When Professor Barstow spoke of Larry Summers’ leaked 1991 World Bank memo, it got me thinking about what happens when the public explicitly knows what you’re up to as an organization. Sometimes, even though the perceived truth is undeniable, nobody wants to actually hear it out loud. Although it might be advantageous to dump toxic waste in third world countries, nobody wants to know that’s your plan.
“In every school there are the cool and popular kids, and then there are the not-so-cool kids. Candidly, we go after the cool kids”.
Some things are better left unsaid, at least publicly. That’s what Abercrombie & Fitch CEO learned the hard way in 2013, when talk of his 2006 interview with Salon.com resurfaced into the public spotlight.
Take a look at this image pulled off of the Abercrombie & Fitch Home Page.

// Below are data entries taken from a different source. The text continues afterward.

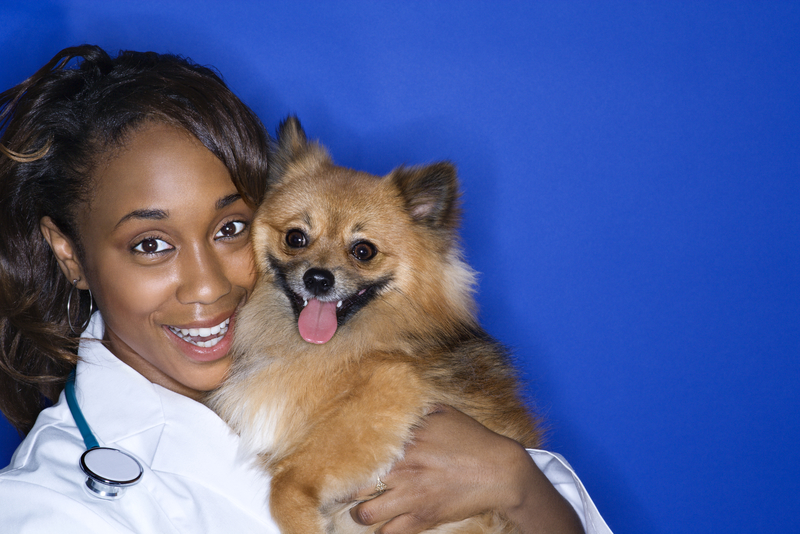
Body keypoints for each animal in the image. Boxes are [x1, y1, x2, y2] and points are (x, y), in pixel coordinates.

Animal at [208, 118, 544, 534]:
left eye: (363, 251)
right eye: (296, 238)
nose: (318, 278)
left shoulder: (391, 388)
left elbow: (287, 480)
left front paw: (304, 521)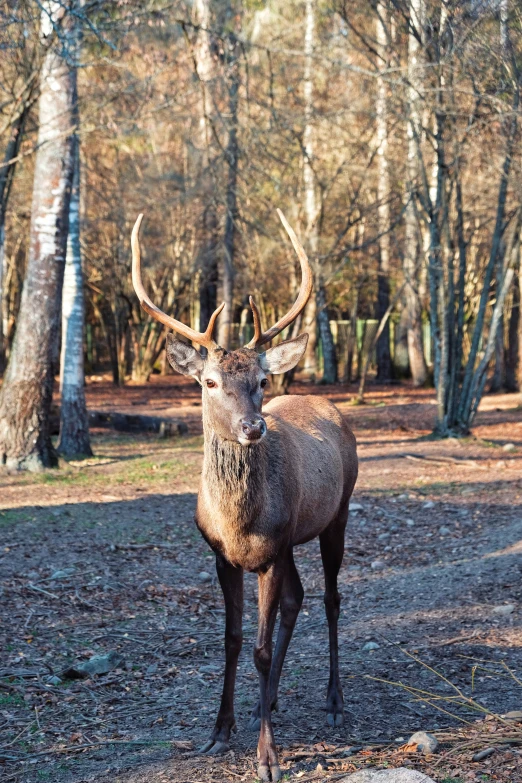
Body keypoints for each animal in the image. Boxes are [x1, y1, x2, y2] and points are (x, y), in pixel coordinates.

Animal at [131, 210, 358, 783]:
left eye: (260, 379)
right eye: (209, 381)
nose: (253, 427)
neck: (238, 524)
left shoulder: (270, 553)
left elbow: (258, 646)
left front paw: (267, 757)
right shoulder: (223, 556)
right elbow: (233, 639)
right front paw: (219, 731)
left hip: (338, 514)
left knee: (330, 598)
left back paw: (334, 702)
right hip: (292, 539)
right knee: (298, 599)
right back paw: (268, 700)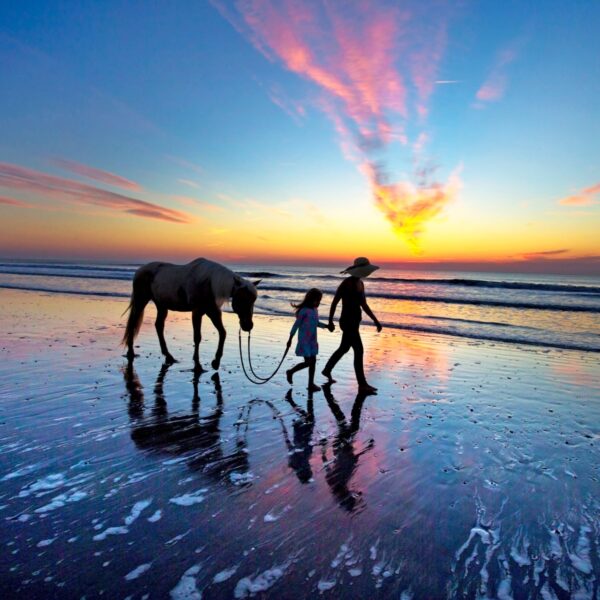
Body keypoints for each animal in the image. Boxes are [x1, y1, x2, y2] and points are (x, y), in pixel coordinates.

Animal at [122, 256, 260, 368]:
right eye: (242, 298)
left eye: (254, 300)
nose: (248, 326)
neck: (209, 282)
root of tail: (140, 270)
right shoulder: (197, 312)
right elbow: (197, 337)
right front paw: (197, 363)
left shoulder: (212, 311)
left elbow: (223, 333)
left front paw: (216, 362)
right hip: (141, 301)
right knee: (133, 322)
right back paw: (131, 353)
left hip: (161, 305)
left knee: (158, 326)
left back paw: (168, 356)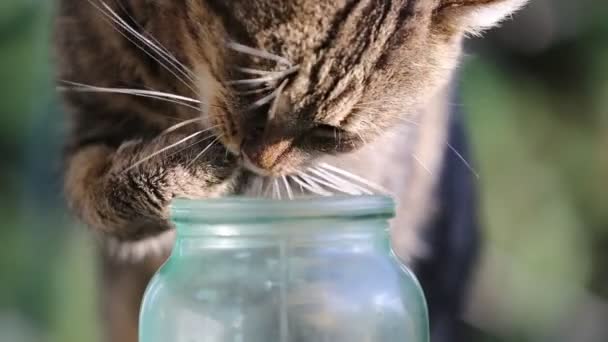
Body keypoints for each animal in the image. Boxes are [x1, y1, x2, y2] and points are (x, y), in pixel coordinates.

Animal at [53, 1, 528, 340]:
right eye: (258, 88)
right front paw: (195, 163)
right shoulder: (89, 121)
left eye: (329, 132)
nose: (259, 159)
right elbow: (105, 195)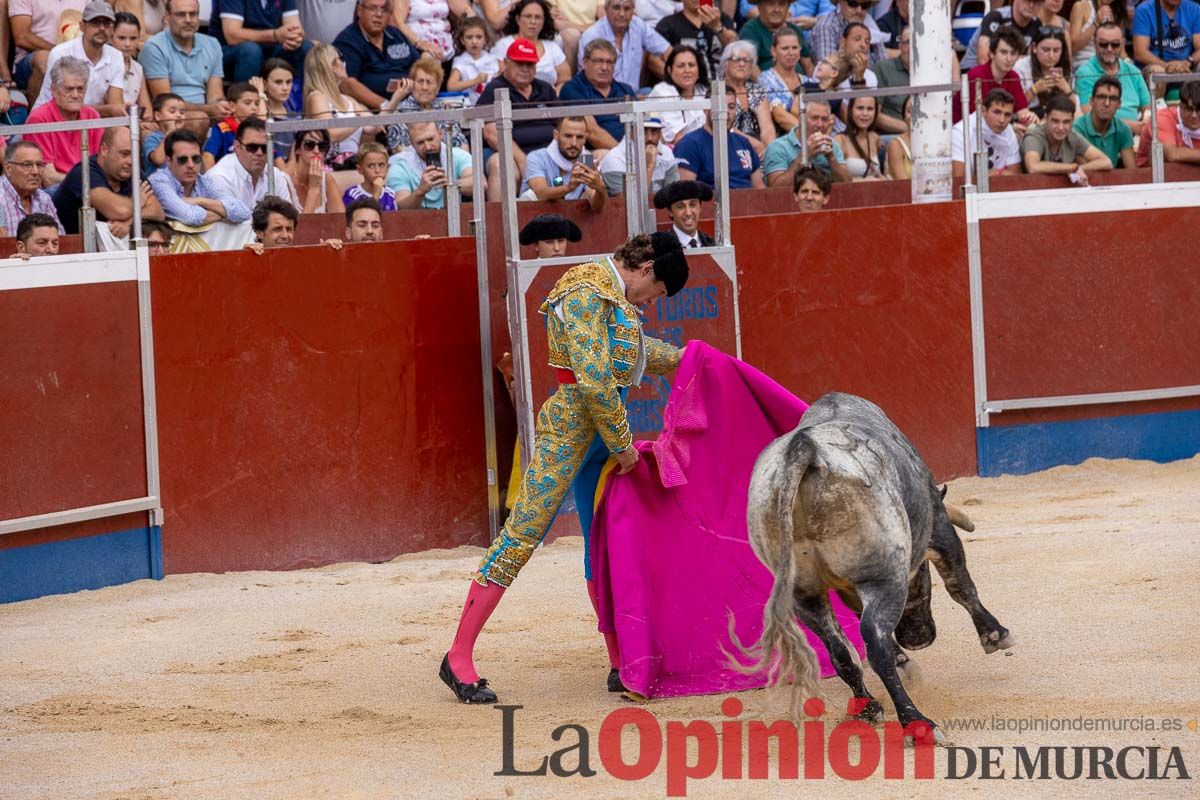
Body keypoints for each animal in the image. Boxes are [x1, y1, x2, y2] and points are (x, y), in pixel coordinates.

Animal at [739, 391, 1012, 743]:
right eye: (923, 571)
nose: (919, 638)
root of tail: (806, 449)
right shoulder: (939, 527)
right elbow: (960, 585)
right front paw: (995, 635)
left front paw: (904, 660)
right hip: (883, 576)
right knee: (875, 643)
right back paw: (917, 723)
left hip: (802, 592)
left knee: (841, 649)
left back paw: (868, 706)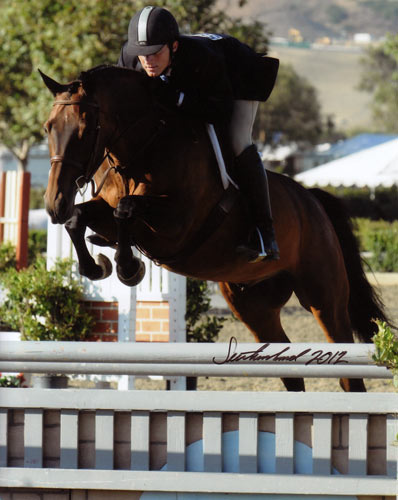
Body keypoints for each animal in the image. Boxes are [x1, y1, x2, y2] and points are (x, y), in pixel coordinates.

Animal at [39, 63, 388, 390]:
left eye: (85, 130)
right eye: (48, 127)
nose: (54, 203)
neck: (144, 148)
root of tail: (312, 201)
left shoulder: (173, 227)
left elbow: (125, 210)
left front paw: (128, 268)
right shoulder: (108, 212)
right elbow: (80, 219)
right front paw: (97, 266)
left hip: (324, 298)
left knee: (348, 371)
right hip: (253, 306)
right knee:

It isn’t hard to see that they do in fact target “the attractive all-American kid”, they do in fact exclusively “market to cool, good-looking people”, and that are absolutely exclusionary.
All successful companies have a marketing campaign, and these campaigns are often targeted to specific groups (wealthy, minorities, athletes etc.). Sometimes the message is subtle, other times, not-so-subtle. But I think we can all agree that having the CEO shout the message from the mountaintops is a bit too much of a power move. Sometimes you should just let the indirect marketing run its course, let the speculators speculate, and keep some intentions in the boardroom.